Ce grand ingé­nieur était avant tout un homme d’ou­ver­ture : c’est la com­mis­sion qu’il a pré­si­dée qui a, après de longs mois d’é­tudes, don­né un avis favo­rable à la construc­tion du TGV entre Paris et Lyon.

Son esprit d’ou­ver­ture s’é­tait éten­du à la sphère inter­na­tio­nale : dans le cadre de l’As­so­cia­tion inter­na­tio­nale per­ma­nente des congrès de la route, (AIPCR), dont il avait été pré­sident de 1969 à 1976, il avait été à la fois un ardent défen­seur de la pen­sée tech­nique et la langue tech­nique fran­çaises, tout en œuvrant pour ouvrir la pré­si­dence de l’as­so­cia­tion à l’in­ter­na­tio­nal, après une suc­ces­sion inin­ter­rom­pue de pré­si­dents fran­çais depuis 1908, ce qui a per­mis de don­ner une dimen­sion réel­le­ment mon­diale à cet organisme.

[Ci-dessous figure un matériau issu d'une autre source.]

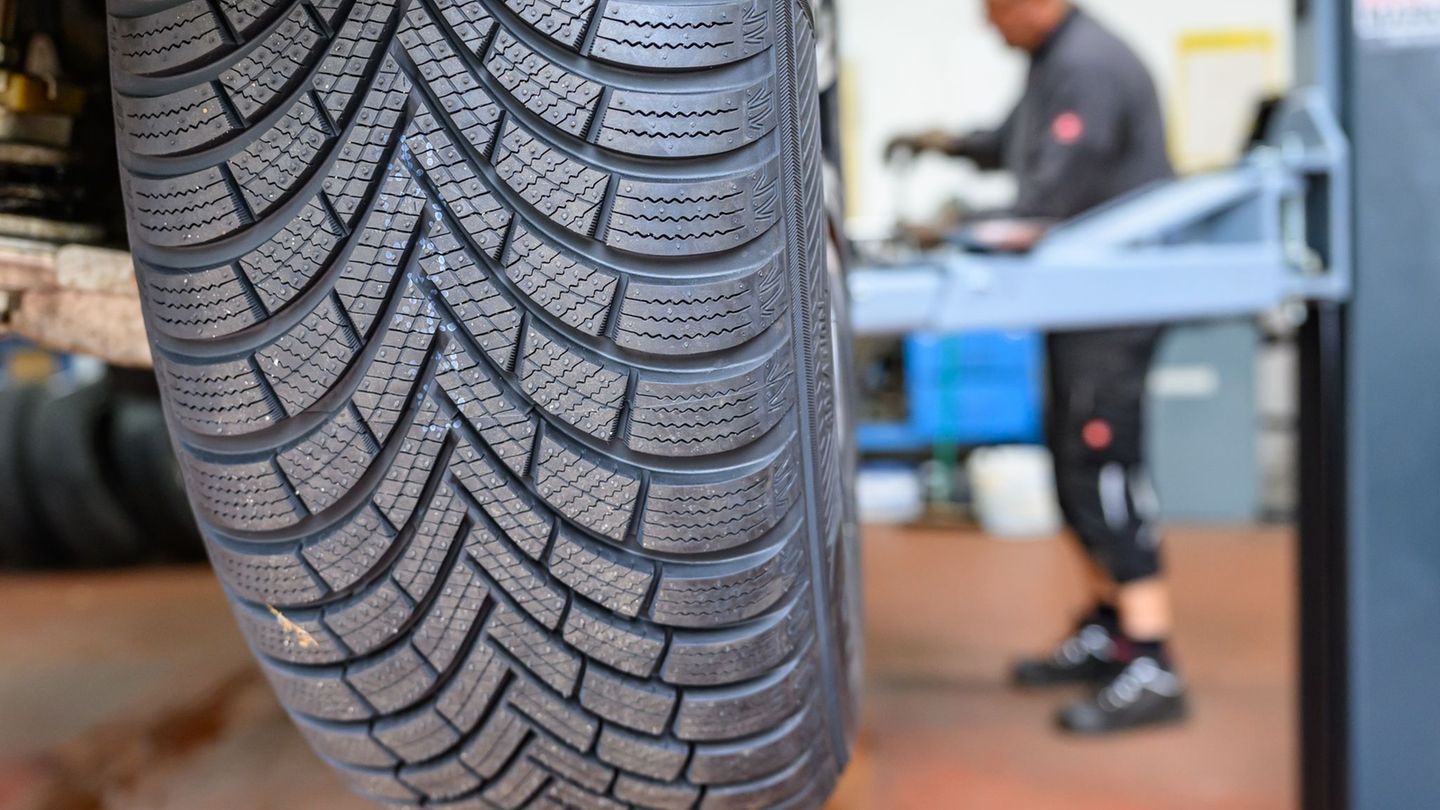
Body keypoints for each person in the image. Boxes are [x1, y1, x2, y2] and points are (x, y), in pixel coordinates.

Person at [887, 0, 1185, 734]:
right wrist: (948, 143)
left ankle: (1151, 660)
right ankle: (1109, 627)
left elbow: (1049, 195)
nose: (986, 24)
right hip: (1080, 303)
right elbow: (1016, 145)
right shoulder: (1055, 60)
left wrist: (949, 232)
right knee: (1070, 461)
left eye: (993, 8)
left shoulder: (1088, 64)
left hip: (1115, 306)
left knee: (1104, 462)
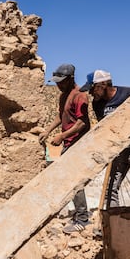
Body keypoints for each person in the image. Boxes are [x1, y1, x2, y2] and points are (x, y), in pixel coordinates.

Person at [39, 64, 91, 234]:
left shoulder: (80, 96)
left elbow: (81, 123)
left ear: (71, 79)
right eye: (57, 82)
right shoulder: (64, 96)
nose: (58, 85)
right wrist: (48, 131)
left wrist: (61, 136)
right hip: (68, 142)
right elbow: (60, 116)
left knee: (74, 180)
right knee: (69, 179)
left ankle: (82, 218)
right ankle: (78, 213)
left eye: (61, 82)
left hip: (79, 142)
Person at [79, 70, 130, 208]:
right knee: (110, 189)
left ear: (103, 85)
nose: (91, 93)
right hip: (118, 150)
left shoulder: (128, 94)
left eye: (92, 89)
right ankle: (113, 223)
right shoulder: (97, 105)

Sa com­pé­tence, sa curio­si­té d’es­prit, son humour, son éton­nante mémoire, mais éga­le­ment sa force de carac­tère, sa déter­mi­na­tion et sa modes­tie s’ac­com­pa­gnaient d’une extra­or­di­naire bien­veillance à l’é­gard de ses col­la­bo­ra­teurs aux­quels il délé­guait lar­ge­ment, qu’il gui­dait, encou­ra­geait, écou­tait sou­vent, convain­cu qu’il était de ce que de la confron­ta­tion des idées, et sur­tout des idées neuves, pou­vait tou­jours jaillir une lumière accrue.

Nom­breux sont ses amis, ses dis­ciples, ses par­te­naires, ses anciens col­la­bo­ra­teurs, qui conser­ve­ront à sa mémoire leurs sou­ve­nirs recon­nais­sants, admi­ra­tifs, res­pec­tueux, mais aus­si et peut-être sur­tout, affectueux.